= Élisabeth Françoise Armide de Rochechouart =

Élisabeth François Armide Durey de Morsan, countess of Rochechouart (1757–1805), daughter of a notable writer, was a French noblewoman involved in continued underground counter-revolutionary resistance to the French Revolution. These included an attempt to arrange the escape of Marie-Antoinette.

In 1775 she married count Jules de Rochechouart and they had two sons (Louis and Louis-Victor-Léon) and a daughter. She died in 1805, in exile.

== Biography ==
Durey was the daughter of Joseph Durey de Morsan, and Anne Geneviève François d'Albignac, of Castelnau. She was the niece of Louise Bernade Durey, who was the wife of Paris Louis Jean Bertier de Sauvingy. Through her mother, she was also the niece of Philippe François d'Albignac de Castelnau, bishop of Angoulême from 1784 onwards, who served as deputy in the Estates General of 1789.

In 1775, she married Jules de Rochechouart; a French general and military governor of Paris. This is likely where she began to become closer to Marie Antoinette.

After the imprisonment of the French royal family at the Temple in 1792, she took part in counter-revolutionary projects. She raised funds to acquit General Miranda, an agent of England, who was brought before the Revolutionary Tribunal for complicity with Dumouriez, a defector to the Austrian army.
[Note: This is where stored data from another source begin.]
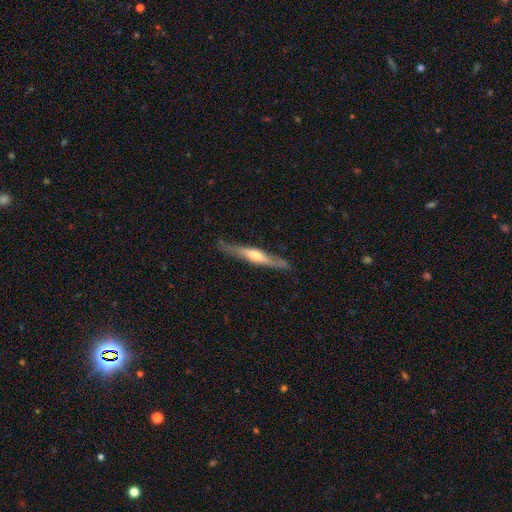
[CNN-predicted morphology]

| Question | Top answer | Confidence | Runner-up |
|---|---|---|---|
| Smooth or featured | featured or disk | 62% | smooth (33%) |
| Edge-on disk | yes | 88% | no (12%) |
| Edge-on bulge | rounded | 68% | boxy (18%) |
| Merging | none | 79% | minor disturbance (16%) |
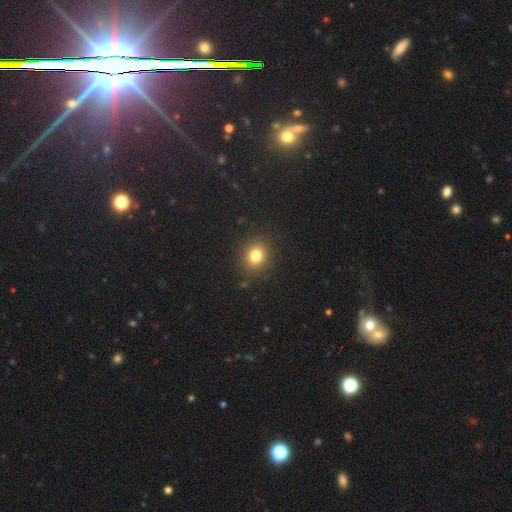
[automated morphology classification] Q: Smooth or featured?
A: smooth (80%); runner-up: star or artifact (13%)
Q: How rounded?
A: round (66%); runner-up: in between (33%)
Q: Merging?
A: none (88%); runner-up: minor disturbance (8%)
There are also reports that she made plans for Marie Antoinette to escape, though never coming to fruition. She was eventually exiled after some of her conspirators, whom she had connections to; were arrested. Her two sons managed to come with her, but her daughter was chased by the authorities and died in Paris. She became separated from her husband during this time.

Durey went to several countries before reunited with her sons in Switzerland, after she left them in the care of a couple in Caen. The family eventually came to Germany, where they made and sold bags to survive. She died in Kherson in 1805 and in poverty. Her son, Louis-Victor-Léon would later go onto become a general for the Royalists and Russians during the Napoleonic wars.